CONCEPT Cited by 1 source

Training checkpoint¶

Definition¶

A training checkpoint is a periodic dump of the full state required to resume a distributed training job after a failure: model weights, optimizer state (Adam m/v buffers), learning-rate-scheduler state, data-loader position, random-number-generator seeds, and (often) parallelism-aware partitioning metadata. Restoring from a checkpoint lets training resume at or near the last committed step rather than restarting from scratch.

Meta's 2024-06-12 GenAI infrastructure post names "efficient preservation of the training state" as one of four simultaneously-stressed properties at GPU-cluster scale:

"In the event of a failure, we need to be able to pick up where we left off. This means we need to regularly checkpoint our training state and efficiently store and retrieve training data." (Source: sources/2024-06-12-meta-how-meta-trains-large-language-models-at-scale)

Why it's a scaling problem, not just a feature¶

At small scale, checkpointing is a side task: dump the model occasionally, ignore most of the performance cost. At the GenAI scale Meta describes (24K GPUs), three things stop being true:

Failures are certain, not exceptional. More GPUs ⇒ more failures per unit time ⇒ MTTI shrinks below job-duration. Without frequent checkpoints, work is lost at a rate the cluster cannot afford.
Checkpoint size grows with parameter count and optimizer state. A 70B model in bf16 is ~140 GB of weights alone; full Adam optimizer state in fp32 is another ~560 GB. At 405B (Llama 3.1-class), those numbers quadruple-plus. Written naively, checkpointing would saturate both GPU→host PCIe and host→storage fabrics.
Checkpoint cadence becomes a throughput / recovery-time tradeoff. Too frequent → training throughput suffers from stop-the-world checkpoint cost. Too infrequent → a failure costs hours of recomputation.

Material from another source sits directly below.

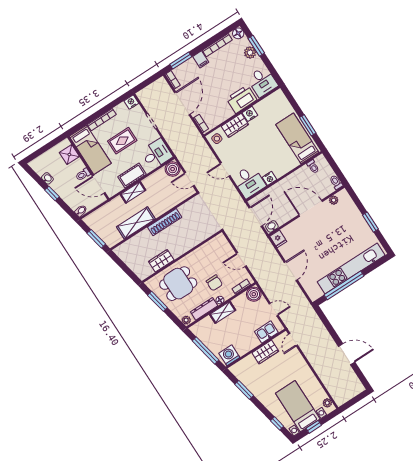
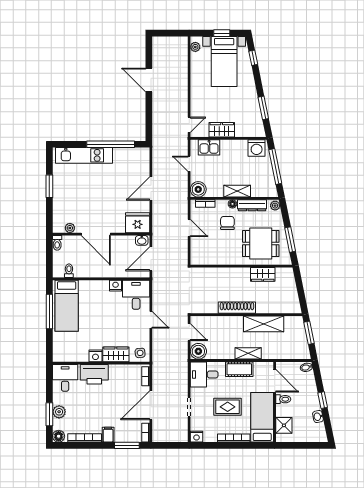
window: (308, 125) -> (49, 311), width x1.44
fridge: (278, 239) -> (138, 223), width x1.88, depth x1.34
kitchen unit: (351, 268) -> (84, 155), width x0.73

Design axes a production training checkpoint must address¶

What to checkpoint — weights, optimizer, RNG, data-loader cursor, parallel-partitioning metadata.
How often — bounded by acceptable lost-work cost × failure rate × checkpoint cost.
Where to store — local NVMe for speed; parallel filesystem / object storage for durability; often both, tiered.
Sharded vs replicated — under concepts/3d-parallelism, each DP×TP×PP partition has a shard of state; sharded checkpoints map 1:1 to training partitions, but load-balancing on restore at different parallelism shape requires reshuffle.
Async vs sync — async checkpointing overlaps the write with the next training step; sync is simpler but lower throughput.
Resume fidelity — exact vs approximate resume; exact resume requires deterministic RNG + data-loader position + reduce-sum order.

Meta's post names the requirement but does not disclose implementation choices along these axes.

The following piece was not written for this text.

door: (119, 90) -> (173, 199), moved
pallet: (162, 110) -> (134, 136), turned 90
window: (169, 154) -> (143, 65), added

Distinct from other "checkpoint" concepts on this wiki¶

concepts/first-class-checkpoint-restore — a sandbox-VM pattern (e.g. Fly Sprites) where checkpoint/restore is an ordinary-course user primitive. Different primitive, different purpose.
concepts/fast-checkpoint-via-metadata-shuffle — an object-store-backed VFS checkpoint pattern; again different primitive.
This concept is the distributed-training checkpoint — specific to multi-GPU deep-learning workloads.

Seen in¶

sources/2024-06-12-meta-how-meta-trains-large-language-models-at-scale — Meta names checkpoint/recovery as one of four stressed properties at 24K-GPU scale. No implementation disclosure.

concepts/hardware-reliability-at-scale — the failure-rate driver that makes checkpointing load-bearing.
concepts/gpu-training-failure-modes — the specific failure modes checkpoint/recovery must handle.
concepts/3d-parallelism / concepts/data-parallelism — the parallelism structure that shapes sharded checkpoint layout.
systems/meta-genai-cluster-roce / systems/meta-genai-cluster-infiniband — the deployments at which the problem manifests.